### TASK REQUIREMENTS
Output the entries in full and verbatim, pictures omitted.

Version comparison data:
::::

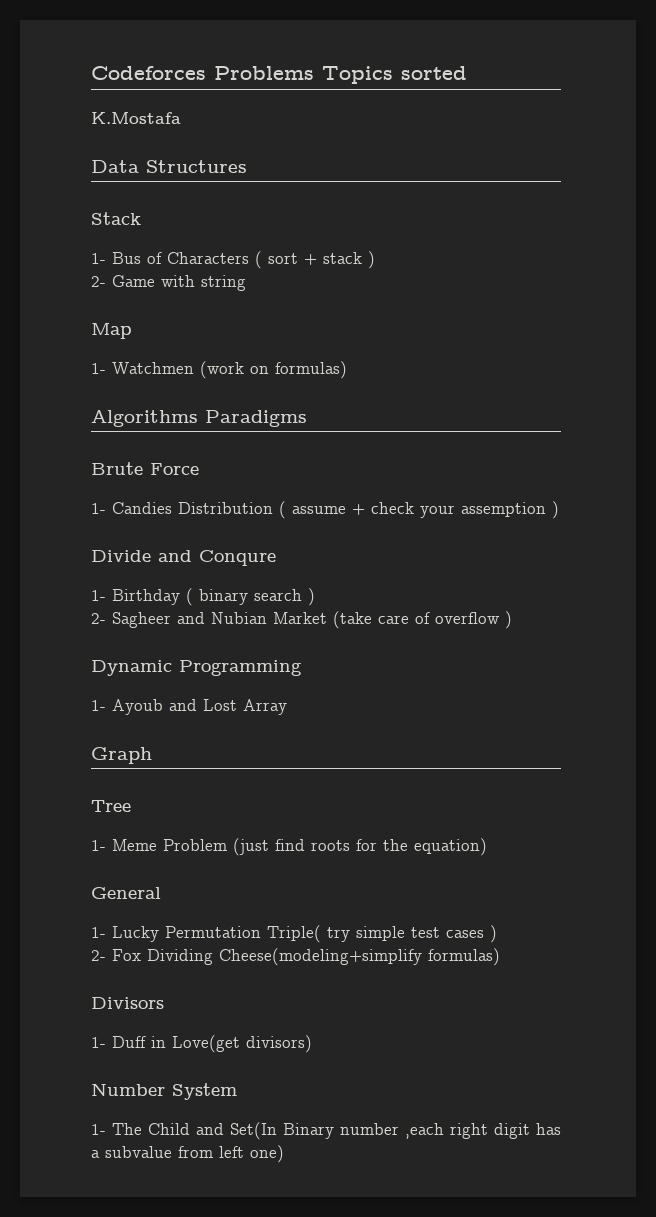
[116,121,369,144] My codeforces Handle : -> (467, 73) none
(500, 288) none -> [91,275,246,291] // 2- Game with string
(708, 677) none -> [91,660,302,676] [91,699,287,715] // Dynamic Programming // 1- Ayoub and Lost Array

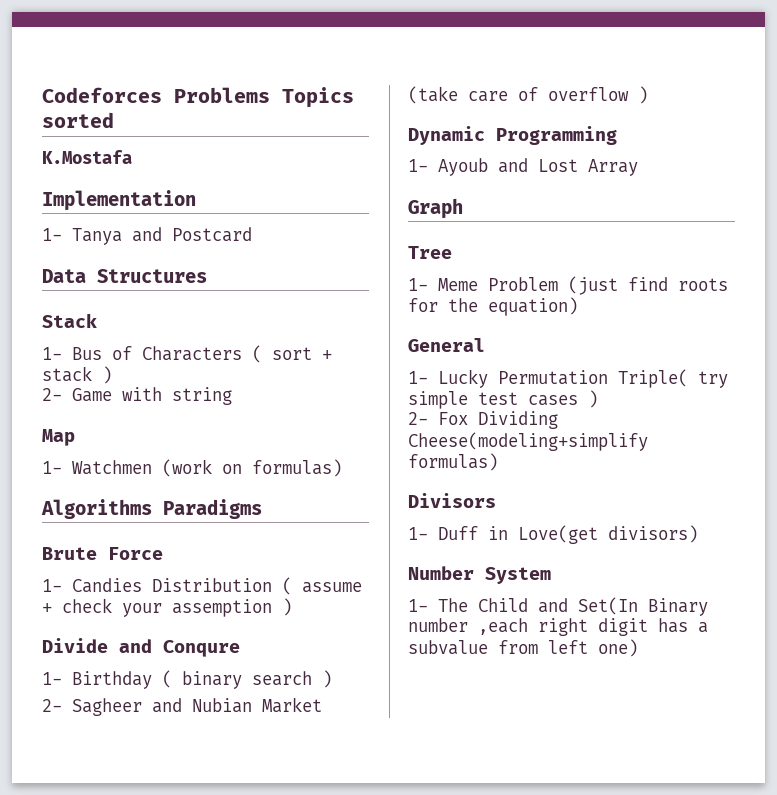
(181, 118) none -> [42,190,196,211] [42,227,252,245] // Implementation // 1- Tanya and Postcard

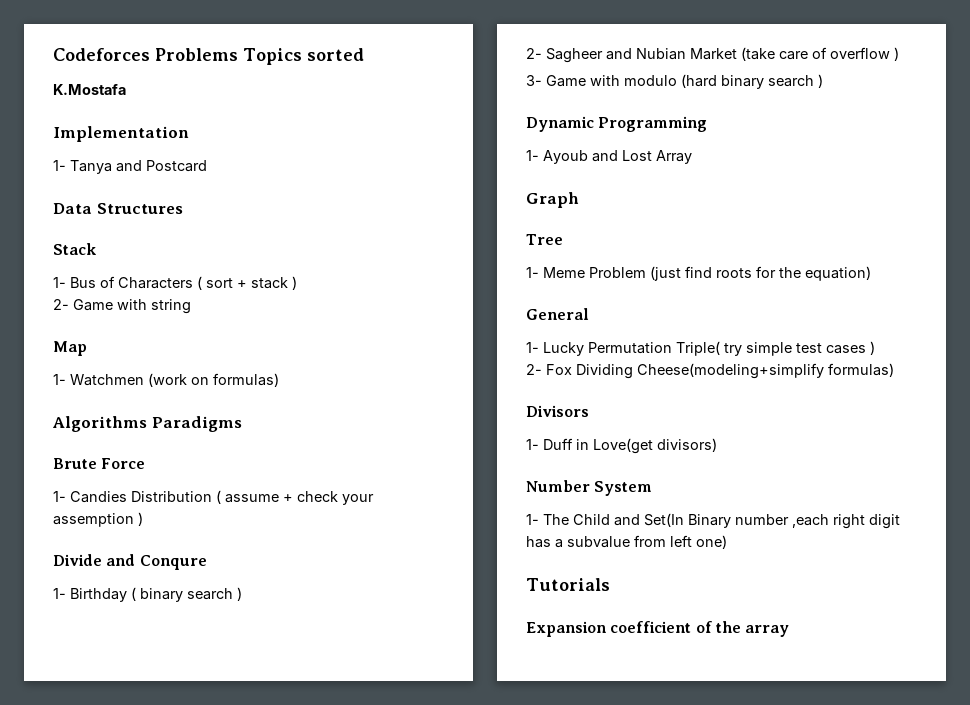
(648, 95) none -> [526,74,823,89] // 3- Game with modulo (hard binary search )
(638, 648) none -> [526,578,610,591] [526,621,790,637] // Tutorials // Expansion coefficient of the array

::::

### SOLUTION
[116,121,369,144] My codeforces Handle : -> (467, 73) none
(500, 288) none -> [91,275,246,291] // 2- Game with string
(708, 677) none -> [91,660,302,676] [91,699,287,715] // Dynamic Programming // 1- Ayoub and Lost Array

(181, 118) none -> [42,190,196,211] [42,227,252,245] // Implementation // 1- Tanya and Postcard

(648, 95) none -> [526,74,823,89] // 3- Game with modulo (hard binary search )
(638, 648) none -> [526,578,610,591] [526,621,790,637] // Tutorials // Expansion coefficient of the array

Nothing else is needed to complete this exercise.